Nights in Armour, by Sam Thompson

Summary: a fine novel of ordinary people at war and the horrendous consequences of violence

There’s an echo of Hill Street Blues, the seminal 1980s cop show, in this book. Like that series this book also encompasses a teeming cast of characters, police of all ranks and paramilitaries, to paint a portrait of what it was like to be a peeler in the North of Ireland in the shadow of the 1981 hunger strikes.

Thompson does not paint a heroic picture. His characters are flawed. Some are bigots. Some are fearful. All are human, living cheek by jowl with violence and death. Traffic accidents, riots, assassinations, attacks on themselves all take their toll as the British Government’s “Ulsterisation” policy increasingly places them in the forefront of the conflict and hence on the receiving end of the paramilitary offensive.

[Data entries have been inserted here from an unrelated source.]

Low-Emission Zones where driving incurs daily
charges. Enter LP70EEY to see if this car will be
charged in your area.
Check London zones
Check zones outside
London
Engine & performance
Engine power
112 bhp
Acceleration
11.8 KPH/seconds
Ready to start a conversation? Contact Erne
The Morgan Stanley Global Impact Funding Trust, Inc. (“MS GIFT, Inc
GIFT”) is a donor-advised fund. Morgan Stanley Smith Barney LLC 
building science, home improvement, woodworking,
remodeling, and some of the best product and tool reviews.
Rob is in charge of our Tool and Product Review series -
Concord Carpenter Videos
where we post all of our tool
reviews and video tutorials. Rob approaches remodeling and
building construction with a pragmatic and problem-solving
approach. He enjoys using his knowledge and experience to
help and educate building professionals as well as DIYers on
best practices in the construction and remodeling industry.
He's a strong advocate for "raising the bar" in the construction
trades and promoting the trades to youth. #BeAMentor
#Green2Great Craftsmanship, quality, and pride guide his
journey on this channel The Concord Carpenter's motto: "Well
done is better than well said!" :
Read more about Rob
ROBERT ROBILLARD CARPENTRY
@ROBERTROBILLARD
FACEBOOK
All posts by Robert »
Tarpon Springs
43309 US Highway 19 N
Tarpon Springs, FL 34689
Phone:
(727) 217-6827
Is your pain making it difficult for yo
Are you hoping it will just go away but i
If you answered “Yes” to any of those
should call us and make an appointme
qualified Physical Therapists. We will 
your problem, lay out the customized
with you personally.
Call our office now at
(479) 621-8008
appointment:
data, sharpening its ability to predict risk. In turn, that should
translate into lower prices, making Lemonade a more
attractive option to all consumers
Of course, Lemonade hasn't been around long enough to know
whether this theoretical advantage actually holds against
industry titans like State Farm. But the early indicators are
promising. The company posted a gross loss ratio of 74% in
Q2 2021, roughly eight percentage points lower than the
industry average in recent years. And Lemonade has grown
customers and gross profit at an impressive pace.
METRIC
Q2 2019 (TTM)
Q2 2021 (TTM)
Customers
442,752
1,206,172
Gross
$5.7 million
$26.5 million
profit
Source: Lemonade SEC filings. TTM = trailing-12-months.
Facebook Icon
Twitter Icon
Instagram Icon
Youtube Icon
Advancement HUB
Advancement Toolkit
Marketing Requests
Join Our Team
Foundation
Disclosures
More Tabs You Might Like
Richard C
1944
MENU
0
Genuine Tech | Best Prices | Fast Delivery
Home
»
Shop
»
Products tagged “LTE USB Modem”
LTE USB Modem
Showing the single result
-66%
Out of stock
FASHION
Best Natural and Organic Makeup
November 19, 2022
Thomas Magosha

Thompson’s descriptions of violence are particularly striking. A former cop himself he writes these with the forensic clarity of someone who has seen what firearms and explosives do to human beings and human bodies.

Nights in Armour is a fine novel of war in all its ghastliness. It should be read by every young Irish person with romantic notions of what the Troubles were actually like. And it should be read by every English politician prepared to jeopardise the fragile peace in Ireland for their ludicrous dreams of reclaiming faded British imperial grandeur.